Pieces starts in 1942, when a young boy is caught putting together a jigsaw puzzle of a nude woman by his mother. The mother yells at the boy and starts to gather up all of his filthy magazines and books, but the young boy stops her with an axe to the head. When the police arrive, the boy hides in a closet, pretending to have been in there during the entire murder. Forty years later, a psycho killer with a chainsaw is stalking young women on the campus of a Boston college. A couple of policemen, named Lieutenant Bracken (Christopher George from Graduation Day and City of the Living Dead) and Sergeant Holden (Frank Baña from Return of the Evil Dead and The Pod People), are assigned to the case, and they quickly enlist the help of a student named Kendall (Ian Sera from Mystery on Monster Island and The Pod People) to assist with the investigation. One of the first things that they notice about the bodies is that none of them are complete; each one of them is missing a body part. With no leads, they plant an undercover female officer named Mary (television staple Linda Day) in the school to help flush the killer out. Girls are dying left and right as the motley group of investigators tries to catch the murderer before he strikes again.
The script for Pieces was a collaborative effort between producer Dick Randall (The Mad Butcher, Slaughter High) and “John Shadow,” one of the dozens of aliases used by the prolific Joe D’Amato (who wrote The Hobgoblin and Rocco’s Ghost as well as several of the erotic Emanuelle movies). Respected Spanish director Juan Piquer Simón (Slugs: The Movie, Mystery on Monster Island) added a lot of blood, guts and a couple of his go-to actors, and one of the most unforgettable horror films ever made was born. In many ways, Pieces is brilliant – the jigsaw puzzle and the missing body parts is a great plot device, making the movie part Frankenstein and part The Texas Chain Saw Massacre. The movie is a mystery disguised as a slasher film, as the entire film is more of a who-dun-it than a we-gotta-get-away.

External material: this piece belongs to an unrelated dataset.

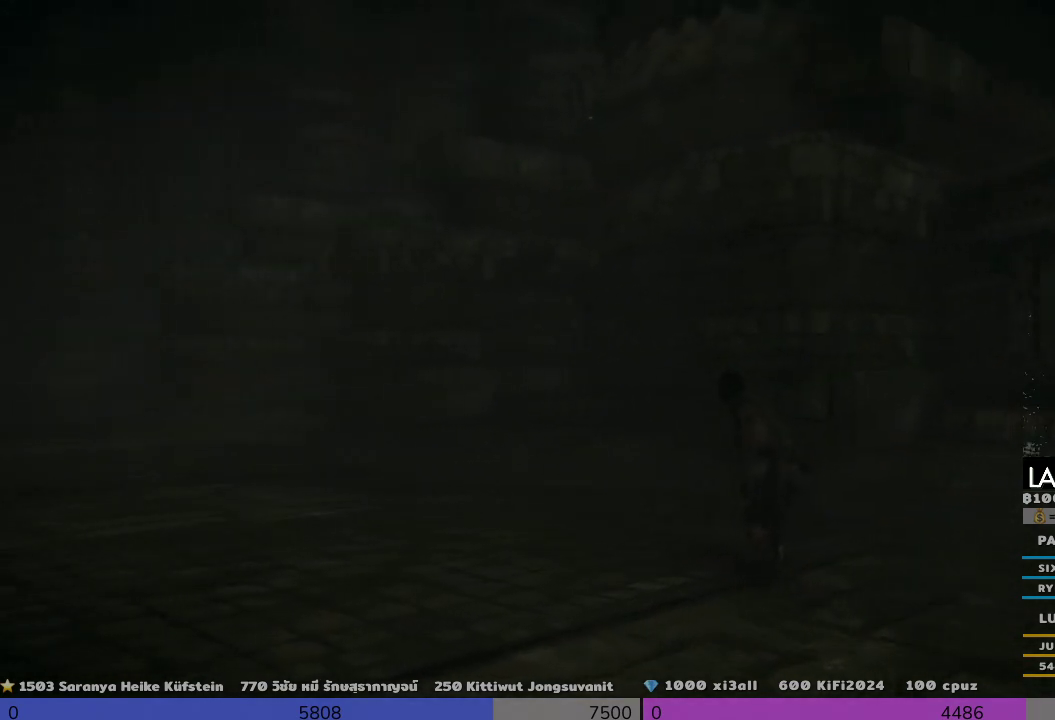
{"buttons": [], "left_stick": "center", "events": []}
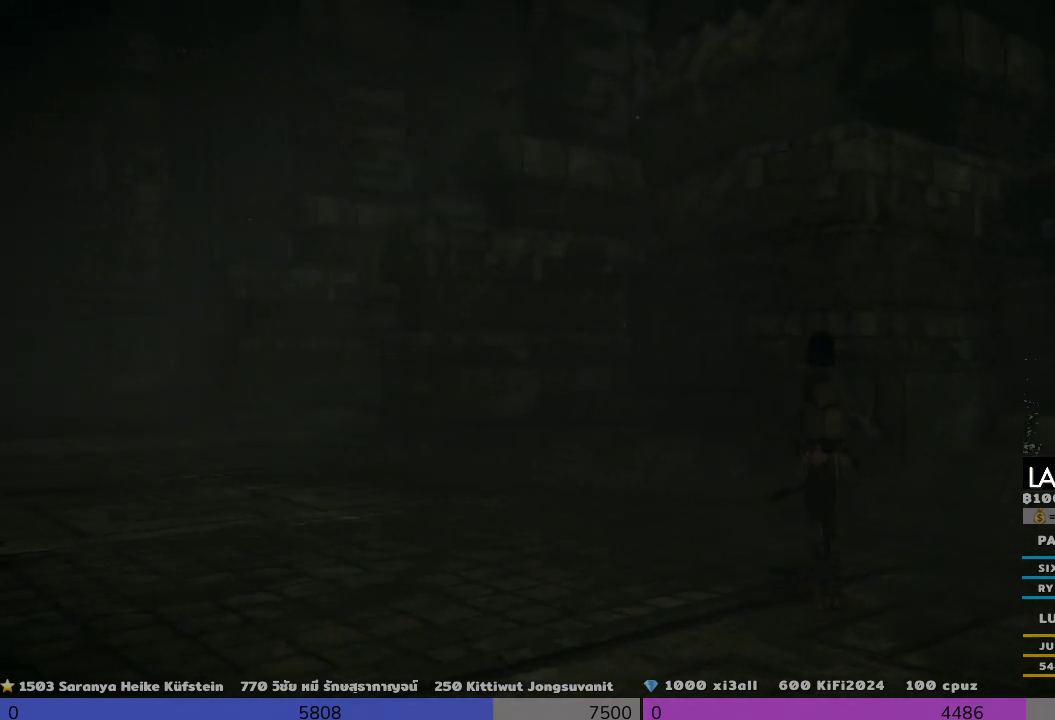
{"buttons": [], "left_stick": "left", "events": [[167, "left_stick", "up-left"], [233, "left_stick", "left"]]}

Pieces was shot in Simón’s home town of Valencia in Spain, although it is set in Boston. Most of the crew is Spanish, but most of the actors are American and the locations are generic, so the film has an authentic feel. It’s a foreign film that pretends to be American, and it takes influences from both American and Spanish horror as well as the Italian “giallo” cinema popularized by Dario Argento. Pieces was cheaply made, and has the look and feel of a student film, complete with bad jokes, horrible dialogue and bloody effects. What Pieces lacks in production value is made up for in sheer gore and a surprisingly clever plot. Randall and Simón prove that a lot of money is not needed to create an entertaining film.

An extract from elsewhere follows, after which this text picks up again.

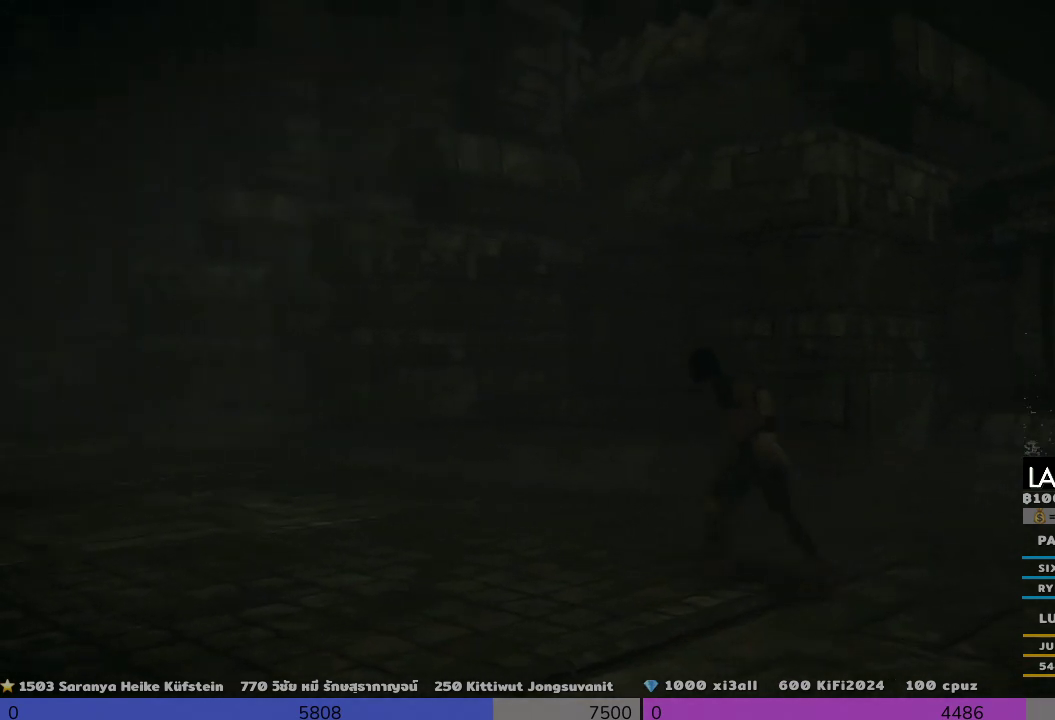
{"buttons": [], "left_stick": "left", "events": []}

There is a lot of unforgettable imagery in Pieces. The opening scene where the young boy is caught with the dirty puzzle is as disturbing today as it was in 1982. In another scene, the killer inexplicably decides to use a knife instead of a chainsaw to kill a girl on a waterbed, her blood mixing with the water from the punctured mattress by the end. In still another classic scene, the killer chases a victim through a locker room (topless, of course) until he corners her in a bathroom and cuts her right in half, but not before she wets herself in fear. And the final scene, well, anyone who’s seen it will never forget it. Ever.
Pieces is one of the most underrated horror films of all time. Though often overshadowed by slicker, more expensive slasher films, it is a film that should be seen at least once by everyone. Once may be all it takes; it won’t be forgotten.